━━━━━ Data supplied

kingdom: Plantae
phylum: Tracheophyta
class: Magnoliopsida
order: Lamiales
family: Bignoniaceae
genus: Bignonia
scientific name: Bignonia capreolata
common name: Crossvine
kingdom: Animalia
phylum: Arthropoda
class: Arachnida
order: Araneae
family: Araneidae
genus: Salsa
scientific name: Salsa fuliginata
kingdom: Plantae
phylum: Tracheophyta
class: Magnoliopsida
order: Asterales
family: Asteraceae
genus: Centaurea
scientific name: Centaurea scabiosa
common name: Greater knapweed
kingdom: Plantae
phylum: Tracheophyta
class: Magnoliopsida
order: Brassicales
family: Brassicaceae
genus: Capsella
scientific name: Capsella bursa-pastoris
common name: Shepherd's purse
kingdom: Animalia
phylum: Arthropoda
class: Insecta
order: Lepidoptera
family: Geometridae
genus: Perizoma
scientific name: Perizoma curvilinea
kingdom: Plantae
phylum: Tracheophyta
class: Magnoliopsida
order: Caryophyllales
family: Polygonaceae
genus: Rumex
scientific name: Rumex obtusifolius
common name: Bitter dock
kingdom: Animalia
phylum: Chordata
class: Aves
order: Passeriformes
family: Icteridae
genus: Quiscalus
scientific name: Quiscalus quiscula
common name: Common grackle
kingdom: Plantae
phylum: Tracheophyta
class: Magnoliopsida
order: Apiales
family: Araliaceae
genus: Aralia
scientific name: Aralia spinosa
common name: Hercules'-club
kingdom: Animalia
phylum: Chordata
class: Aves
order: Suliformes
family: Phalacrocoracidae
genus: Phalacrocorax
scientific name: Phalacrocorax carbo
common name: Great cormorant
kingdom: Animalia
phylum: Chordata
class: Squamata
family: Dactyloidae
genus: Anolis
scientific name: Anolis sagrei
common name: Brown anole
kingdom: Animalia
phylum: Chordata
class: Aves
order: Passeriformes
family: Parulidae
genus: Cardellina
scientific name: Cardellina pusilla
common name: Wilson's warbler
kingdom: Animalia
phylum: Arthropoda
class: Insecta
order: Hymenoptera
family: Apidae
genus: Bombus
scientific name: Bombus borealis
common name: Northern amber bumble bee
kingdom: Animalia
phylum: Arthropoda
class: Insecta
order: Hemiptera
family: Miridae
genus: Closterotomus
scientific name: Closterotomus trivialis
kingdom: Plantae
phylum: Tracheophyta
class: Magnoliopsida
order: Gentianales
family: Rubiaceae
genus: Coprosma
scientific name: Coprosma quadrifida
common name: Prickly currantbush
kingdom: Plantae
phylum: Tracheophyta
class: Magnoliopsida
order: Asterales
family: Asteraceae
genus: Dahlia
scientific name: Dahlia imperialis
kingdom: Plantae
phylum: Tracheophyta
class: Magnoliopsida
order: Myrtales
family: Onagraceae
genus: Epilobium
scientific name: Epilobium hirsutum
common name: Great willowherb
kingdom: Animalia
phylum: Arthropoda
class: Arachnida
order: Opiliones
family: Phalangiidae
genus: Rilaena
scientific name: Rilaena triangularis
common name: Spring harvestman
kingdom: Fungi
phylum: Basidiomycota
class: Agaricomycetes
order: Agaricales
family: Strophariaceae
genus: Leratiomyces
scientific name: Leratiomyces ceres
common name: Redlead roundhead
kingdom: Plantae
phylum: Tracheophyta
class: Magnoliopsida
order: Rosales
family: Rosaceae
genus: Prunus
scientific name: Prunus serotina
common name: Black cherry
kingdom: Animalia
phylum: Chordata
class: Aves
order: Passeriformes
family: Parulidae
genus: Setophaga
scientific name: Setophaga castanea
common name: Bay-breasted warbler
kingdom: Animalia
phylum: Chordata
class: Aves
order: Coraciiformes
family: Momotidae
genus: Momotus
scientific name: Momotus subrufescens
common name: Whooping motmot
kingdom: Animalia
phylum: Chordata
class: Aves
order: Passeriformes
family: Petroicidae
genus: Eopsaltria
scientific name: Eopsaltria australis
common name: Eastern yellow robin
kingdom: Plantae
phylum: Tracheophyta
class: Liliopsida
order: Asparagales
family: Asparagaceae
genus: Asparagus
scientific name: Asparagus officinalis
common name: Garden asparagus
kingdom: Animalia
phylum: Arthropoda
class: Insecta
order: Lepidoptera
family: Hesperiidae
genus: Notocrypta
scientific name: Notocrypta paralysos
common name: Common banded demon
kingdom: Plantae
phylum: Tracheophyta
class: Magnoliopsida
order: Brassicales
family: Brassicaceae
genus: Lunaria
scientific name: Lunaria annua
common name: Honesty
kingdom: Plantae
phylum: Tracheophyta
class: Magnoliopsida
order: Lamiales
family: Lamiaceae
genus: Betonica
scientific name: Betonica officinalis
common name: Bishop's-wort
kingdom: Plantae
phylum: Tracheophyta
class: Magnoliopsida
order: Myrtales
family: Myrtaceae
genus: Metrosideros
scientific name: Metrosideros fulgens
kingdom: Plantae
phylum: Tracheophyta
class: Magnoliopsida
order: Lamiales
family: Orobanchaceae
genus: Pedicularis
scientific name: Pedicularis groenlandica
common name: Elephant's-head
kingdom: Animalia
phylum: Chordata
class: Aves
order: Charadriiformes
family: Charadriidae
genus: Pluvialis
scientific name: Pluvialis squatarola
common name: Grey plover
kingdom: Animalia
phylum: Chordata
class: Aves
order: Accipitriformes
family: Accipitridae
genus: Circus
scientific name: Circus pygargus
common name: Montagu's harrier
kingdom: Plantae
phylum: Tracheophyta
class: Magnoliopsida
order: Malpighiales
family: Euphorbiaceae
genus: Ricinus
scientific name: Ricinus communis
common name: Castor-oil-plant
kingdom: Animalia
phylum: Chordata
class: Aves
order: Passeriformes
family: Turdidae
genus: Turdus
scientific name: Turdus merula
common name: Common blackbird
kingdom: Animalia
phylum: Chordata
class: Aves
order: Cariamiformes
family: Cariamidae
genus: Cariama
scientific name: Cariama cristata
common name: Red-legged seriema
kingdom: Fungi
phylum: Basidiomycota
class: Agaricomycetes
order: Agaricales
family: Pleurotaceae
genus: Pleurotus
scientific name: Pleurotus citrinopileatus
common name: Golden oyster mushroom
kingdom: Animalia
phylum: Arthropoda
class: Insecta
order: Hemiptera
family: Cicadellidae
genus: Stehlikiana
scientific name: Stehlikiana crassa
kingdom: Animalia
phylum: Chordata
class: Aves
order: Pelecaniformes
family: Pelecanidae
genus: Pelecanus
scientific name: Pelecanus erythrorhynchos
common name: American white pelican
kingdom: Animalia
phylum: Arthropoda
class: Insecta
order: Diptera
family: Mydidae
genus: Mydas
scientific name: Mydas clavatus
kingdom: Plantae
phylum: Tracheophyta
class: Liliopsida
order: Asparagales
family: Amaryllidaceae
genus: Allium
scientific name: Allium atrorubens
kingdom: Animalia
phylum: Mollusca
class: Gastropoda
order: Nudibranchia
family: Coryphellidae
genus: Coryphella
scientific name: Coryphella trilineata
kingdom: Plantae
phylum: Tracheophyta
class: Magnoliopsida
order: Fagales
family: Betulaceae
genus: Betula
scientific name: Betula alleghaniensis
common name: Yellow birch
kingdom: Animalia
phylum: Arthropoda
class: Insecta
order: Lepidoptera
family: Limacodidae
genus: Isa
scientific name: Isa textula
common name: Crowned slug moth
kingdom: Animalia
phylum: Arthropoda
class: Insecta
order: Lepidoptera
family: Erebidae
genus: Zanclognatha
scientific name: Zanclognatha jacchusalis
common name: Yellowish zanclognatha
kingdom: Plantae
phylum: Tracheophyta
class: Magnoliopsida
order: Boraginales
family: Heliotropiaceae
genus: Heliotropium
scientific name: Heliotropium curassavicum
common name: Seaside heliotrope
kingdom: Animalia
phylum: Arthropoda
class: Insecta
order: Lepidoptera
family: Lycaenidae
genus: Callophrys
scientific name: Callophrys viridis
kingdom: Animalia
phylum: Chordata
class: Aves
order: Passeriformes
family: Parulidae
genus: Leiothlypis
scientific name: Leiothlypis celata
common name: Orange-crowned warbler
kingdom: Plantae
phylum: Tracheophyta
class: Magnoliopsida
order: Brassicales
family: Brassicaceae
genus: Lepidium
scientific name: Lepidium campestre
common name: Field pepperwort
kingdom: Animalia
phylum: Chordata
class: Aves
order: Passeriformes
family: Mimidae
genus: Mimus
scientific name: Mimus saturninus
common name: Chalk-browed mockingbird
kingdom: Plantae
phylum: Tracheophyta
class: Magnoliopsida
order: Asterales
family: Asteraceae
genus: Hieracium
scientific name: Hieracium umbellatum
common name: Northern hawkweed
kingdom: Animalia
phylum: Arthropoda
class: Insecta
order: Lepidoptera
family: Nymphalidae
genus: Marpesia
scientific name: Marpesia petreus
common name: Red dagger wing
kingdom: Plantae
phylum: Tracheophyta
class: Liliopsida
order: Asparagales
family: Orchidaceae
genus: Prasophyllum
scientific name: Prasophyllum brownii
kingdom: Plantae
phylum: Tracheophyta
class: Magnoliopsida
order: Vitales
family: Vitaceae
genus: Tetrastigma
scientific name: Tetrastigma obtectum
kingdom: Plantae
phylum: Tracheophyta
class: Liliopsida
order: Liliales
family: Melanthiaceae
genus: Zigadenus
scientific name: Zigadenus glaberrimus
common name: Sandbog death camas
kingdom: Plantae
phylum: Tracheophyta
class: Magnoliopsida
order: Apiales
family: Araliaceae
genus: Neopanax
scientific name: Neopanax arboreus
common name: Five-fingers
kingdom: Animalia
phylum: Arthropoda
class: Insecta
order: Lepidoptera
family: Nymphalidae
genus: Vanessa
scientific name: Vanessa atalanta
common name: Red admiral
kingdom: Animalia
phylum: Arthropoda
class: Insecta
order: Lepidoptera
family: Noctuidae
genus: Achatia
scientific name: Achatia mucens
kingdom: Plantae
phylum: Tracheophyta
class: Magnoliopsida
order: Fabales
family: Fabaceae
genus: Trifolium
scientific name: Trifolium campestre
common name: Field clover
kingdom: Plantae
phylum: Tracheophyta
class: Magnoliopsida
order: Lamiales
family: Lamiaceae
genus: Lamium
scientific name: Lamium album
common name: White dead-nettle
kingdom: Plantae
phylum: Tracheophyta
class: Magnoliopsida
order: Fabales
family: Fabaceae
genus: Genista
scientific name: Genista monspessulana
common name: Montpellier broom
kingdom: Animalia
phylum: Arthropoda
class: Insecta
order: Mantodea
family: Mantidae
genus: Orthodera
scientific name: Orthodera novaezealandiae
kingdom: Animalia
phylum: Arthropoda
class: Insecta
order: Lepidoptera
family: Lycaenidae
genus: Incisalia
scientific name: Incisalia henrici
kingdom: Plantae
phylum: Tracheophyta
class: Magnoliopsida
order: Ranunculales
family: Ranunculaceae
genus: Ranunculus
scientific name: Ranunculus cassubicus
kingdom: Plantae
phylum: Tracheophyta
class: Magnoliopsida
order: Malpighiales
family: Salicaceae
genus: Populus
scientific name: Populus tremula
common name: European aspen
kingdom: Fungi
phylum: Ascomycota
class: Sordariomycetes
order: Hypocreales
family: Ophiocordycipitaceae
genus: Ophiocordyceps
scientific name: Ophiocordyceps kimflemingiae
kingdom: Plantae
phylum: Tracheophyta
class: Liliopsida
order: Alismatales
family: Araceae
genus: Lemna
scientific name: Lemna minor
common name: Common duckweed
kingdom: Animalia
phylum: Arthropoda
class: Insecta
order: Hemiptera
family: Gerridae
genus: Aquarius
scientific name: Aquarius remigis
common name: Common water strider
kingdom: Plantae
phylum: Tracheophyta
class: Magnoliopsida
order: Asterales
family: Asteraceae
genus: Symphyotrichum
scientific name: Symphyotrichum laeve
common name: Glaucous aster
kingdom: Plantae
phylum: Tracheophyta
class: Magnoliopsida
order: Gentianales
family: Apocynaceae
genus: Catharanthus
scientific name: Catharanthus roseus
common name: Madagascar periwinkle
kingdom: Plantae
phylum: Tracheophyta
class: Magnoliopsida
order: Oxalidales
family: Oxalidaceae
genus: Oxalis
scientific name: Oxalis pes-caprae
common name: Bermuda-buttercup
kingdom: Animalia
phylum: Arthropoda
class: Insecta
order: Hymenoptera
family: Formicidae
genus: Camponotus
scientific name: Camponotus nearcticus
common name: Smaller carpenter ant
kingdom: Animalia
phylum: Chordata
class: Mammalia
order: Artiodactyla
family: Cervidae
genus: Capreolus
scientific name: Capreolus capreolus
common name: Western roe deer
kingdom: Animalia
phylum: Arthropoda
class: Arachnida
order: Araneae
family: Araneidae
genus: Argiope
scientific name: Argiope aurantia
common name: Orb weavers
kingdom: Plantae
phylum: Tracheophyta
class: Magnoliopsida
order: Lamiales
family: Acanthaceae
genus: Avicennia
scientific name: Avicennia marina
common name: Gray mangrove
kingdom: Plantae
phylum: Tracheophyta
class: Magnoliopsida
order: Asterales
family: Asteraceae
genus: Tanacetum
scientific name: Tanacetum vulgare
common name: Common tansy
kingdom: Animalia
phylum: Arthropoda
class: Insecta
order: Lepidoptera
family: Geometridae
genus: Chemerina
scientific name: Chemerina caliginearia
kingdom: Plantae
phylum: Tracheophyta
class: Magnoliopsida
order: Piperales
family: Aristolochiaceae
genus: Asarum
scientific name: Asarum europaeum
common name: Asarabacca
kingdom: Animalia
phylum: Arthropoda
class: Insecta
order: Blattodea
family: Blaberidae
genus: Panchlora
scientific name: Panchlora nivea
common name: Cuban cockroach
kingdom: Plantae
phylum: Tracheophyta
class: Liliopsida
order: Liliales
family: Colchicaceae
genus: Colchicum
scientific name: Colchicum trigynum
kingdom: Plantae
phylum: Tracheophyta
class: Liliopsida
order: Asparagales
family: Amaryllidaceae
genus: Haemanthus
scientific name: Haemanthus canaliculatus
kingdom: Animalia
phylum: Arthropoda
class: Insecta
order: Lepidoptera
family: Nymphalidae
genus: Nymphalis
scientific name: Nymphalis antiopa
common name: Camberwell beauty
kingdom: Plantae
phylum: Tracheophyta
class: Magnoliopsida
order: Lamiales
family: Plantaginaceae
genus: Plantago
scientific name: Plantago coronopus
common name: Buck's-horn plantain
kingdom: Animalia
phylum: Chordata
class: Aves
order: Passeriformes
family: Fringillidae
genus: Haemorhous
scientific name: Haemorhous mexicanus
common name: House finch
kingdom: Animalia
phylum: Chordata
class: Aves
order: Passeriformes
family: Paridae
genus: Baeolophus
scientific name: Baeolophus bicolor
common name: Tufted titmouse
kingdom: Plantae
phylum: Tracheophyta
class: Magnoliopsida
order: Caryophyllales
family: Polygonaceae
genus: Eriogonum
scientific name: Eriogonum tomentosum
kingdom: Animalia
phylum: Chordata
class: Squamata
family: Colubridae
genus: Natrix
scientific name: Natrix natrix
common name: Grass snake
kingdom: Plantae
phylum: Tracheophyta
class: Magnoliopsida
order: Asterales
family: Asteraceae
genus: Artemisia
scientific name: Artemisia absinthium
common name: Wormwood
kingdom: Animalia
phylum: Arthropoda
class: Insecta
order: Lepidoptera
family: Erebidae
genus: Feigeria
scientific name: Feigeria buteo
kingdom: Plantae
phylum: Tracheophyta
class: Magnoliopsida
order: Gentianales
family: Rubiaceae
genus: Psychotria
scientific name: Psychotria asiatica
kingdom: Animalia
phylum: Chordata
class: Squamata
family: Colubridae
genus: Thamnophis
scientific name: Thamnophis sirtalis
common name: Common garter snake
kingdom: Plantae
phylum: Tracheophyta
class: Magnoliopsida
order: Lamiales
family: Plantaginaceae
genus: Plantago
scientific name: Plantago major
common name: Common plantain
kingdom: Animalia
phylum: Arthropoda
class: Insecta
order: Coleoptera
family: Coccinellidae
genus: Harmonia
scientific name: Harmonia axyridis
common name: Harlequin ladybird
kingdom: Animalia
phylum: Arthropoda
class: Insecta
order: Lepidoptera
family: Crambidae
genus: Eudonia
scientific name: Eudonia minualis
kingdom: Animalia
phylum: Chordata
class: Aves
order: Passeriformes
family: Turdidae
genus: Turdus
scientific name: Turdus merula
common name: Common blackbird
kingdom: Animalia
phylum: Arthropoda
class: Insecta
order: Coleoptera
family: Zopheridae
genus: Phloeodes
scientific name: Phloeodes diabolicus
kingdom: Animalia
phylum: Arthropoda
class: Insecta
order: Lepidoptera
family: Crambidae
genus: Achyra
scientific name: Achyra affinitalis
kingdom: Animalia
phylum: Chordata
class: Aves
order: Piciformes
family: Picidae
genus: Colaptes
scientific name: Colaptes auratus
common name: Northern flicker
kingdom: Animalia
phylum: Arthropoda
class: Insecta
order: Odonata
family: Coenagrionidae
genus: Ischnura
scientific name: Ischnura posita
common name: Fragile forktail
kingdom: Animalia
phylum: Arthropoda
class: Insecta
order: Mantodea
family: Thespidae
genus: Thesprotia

━━━━━━━━━━

** Job **
Repeat the rows above word for word, from the first line up to and including the line with "scientific name: Perizoma curvilinea".

** Exercise answer **
kingdom: Plantae
phylum: Tracheophyta
class: Magnoliopsida
order: Lamiales
family: Bignoniaceae
genus: Bignonia
scientific name: Bignonia capreolata
common name: Crossvine
kingdom: Animalia
phylum: Arthropoda
class: Arachnida
order: Araneae
family: Araneidae
genus: Salsa
scientific name: Salsa fuliginata
kingdom: Plantae
phylum: Tracheophyta
class: Magnoliopsida
order: Asterales
family: Asteraceae
genus: Centaurea
scientific name: Centaurea scabiosa
common name: Greater knapweed
kingdom: Plantae
phylum: Tracheophyta
class: Magnoliopsida
order: Brassicales
family: Brassicaceae
genus: Capsella
scientific name: Capsella bursa-pastoris
common name: Shepherd's purse
kingdom: Animalia
phylum: Arthropoda
class: Insecta
order: Lepidoptera
family: Geometridae
genus: Perizoma
scientific name: Perizoma curvilinea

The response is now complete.